Another part of the city improvements plans will be a strategic plan commissioned by Carl Junction leaders from SAP Design Architects from Springfield and Kansas City and Joplin-based Allgeier Martin and Associates.
"It will basically cover all aspects of town and we expect that report back probably the end of April or first part of May," Lawver said. "They've been working on it for about a year. We had a few projects in mind at first but we wanted to get citizen input on it, so this has been a citizen-driven process. We've had a couple of meetings where citizens could come and we had a storyboard for each park. We had some ideas that we put on there but then we asked what do they envision? What do they want to see for the parks, and they were able to give the input in that way. We will incorporate what the citizens were wanting."
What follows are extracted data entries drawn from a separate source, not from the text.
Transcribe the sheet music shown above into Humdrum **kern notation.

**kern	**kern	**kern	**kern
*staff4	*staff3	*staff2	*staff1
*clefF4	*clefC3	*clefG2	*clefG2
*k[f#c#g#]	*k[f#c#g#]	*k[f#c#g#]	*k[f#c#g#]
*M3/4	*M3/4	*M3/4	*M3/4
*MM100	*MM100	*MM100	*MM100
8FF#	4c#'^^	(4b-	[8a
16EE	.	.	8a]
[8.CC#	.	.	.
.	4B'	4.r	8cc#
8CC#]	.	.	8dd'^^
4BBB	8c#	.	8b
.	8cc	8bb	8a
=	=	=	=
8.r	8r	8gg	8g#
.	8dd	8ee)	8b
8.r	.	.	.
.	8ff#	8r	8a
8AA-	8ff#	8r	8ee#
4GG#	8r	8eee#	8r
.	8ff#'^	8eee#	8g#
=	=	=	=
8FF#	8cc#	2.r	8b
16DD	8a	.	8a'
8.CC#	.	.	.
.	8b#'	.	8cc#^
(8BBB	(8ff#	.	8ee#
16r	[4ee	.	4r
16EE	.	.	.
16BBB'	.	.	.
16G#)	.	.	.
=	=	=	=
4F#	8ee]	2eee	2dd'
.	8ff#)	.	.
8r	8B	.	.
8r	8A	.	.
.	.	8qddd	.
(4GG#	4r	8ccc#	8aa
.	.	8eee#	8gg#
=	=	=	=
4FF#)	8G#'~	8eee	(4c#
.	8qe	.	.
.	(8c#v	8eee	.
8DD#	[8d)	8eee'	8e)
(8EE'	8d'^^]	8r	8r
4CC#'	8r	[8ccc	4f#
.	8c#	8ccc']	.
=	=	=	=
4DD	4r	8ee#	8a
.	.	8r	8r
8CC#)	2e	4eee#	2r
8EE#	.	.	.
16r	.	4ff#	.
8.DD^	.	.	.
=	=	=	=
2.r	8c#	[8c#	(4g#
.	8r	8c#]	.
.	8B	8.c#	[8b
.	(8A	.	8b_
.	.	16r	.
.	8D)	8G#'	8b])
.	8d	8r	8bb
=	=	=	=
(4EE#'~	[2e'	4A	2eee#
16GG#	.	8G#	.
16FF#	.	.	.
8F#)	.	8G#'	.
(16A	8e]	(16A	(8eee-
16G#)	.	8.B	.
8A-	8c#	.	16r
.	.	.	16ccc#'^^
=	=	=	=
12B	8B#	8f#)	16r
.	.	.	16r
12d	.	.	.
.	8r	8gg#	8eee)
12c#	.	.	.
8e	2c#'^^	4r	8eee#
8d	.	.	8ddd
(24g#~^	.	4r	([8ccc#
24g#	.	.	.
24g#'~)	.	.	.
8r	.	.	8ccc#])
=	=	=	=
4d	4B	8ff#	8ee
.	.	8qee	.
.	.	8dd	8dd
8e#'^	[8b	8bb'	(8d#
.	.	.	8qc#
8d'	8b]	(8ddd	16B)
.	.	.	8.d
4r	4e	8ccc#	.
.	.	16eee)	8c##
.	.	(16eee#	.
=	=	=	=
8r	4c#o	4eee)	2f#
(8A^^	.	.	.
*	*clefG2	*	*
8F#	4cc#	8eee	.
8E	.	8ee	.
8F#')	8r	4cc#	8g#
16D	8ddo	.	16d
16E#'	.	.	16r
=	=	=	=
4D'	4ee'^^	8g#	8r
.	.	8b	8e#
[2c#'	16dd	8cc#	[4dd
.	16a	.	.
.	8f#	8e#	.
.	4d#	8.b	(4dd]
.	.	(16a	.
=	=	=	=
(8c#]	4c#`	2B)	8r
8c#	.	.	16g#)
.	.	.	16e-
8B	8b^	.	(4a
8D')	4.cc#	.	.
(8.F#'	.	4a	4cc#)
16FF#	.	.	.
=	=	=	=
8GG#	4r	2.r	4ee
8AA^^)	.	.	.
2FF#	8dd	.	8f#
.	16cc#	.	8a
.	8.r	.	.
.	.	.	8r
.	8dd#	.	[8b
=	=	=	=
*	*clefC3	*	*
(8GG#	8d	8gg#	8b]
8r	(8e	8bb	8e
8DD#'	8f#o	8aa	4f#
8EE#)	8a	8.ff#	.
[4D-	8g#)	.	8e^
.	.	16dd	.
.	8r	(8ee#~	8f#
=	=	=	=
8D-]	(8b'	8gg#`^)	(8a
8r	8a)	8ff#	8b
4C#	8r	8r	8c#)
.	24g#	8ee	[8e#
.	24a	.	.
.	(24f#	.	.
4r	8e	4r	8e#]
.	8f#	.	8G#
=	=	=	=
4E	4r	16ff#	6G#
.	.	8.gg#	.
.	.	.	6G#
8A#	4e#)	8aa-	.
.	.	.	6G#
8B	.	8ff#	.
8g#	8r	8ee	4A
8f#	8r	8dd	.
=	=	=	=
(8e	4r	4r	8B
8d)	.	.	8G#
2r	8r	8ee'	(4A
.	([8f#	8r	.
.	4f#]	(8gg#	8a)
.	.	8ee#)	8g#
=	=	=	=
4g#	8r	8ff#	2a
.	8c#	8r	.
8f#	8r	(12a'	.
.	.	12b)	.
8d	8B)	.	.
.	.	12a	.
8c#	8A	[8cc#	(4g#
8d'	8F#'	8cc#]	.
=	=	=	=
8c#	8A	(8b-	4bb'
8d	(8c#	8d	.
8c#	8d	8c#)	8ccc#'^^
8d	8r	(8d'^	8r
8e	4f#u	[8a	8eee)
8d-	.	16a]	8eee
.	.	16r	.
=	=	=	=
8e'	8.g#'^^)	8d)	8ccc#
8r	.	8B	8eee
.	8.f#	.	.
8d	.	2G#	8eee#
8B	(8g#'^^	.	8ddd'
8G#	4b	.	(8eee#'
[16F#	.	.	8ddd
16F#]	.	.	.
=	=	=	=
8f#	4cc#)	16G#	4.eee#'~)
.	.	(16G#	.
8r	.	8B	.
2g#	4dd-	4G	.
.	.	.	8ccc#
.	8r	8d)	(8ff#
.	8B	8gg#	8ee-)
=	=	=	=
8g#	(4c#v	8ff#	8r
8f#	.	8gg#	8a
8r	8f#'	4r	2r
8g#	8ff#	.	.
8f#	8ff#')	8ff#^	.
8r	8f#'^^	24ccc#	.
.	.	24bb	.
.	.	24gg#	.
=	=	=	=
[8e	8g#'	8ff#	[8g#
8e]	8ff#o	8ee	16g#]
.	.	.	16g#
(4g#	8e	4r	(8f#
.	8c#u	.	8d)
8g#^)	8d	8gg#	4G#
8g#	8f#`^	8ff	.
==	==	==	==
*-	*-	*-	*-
Lawver said the city doesn't have a budget yet on the improvements that will come from the report.
"That would be the next process after we get this strategic plan in place," he said. "We can go through and start picking the priorities and then we can develop a budget for them."
Lawver said the city pool in Center Creek Park will remain closed this summer but the new splash pad the city built in Memorial Park will be open.
"The pool and splash pad are part of the strategic plan for the parks, what we want to do with them," Lawver said. "There was talk of turning the pool into a very large pavilion and remodeling the bathrooms and making them ADA accessible and make the concession stand available, things like that. There are quite a few people who don't want the pool reopened and would like an expansion of the splash pad into some kind of aquatics park and moving all that into Memorial Park."
Lawver said the city is also looking at getting the baseball and softball fields out of Frank Dean Park, which is vulnerable to flooding when Center Creek gets out of its banks, and moving them somewhere else away from the water.
Lawver said the city is also preparing for year two of a farmers' market in the Briarbrook area and is making plans to market about 37 acres of land on Highway 171 near Gum Road for business development.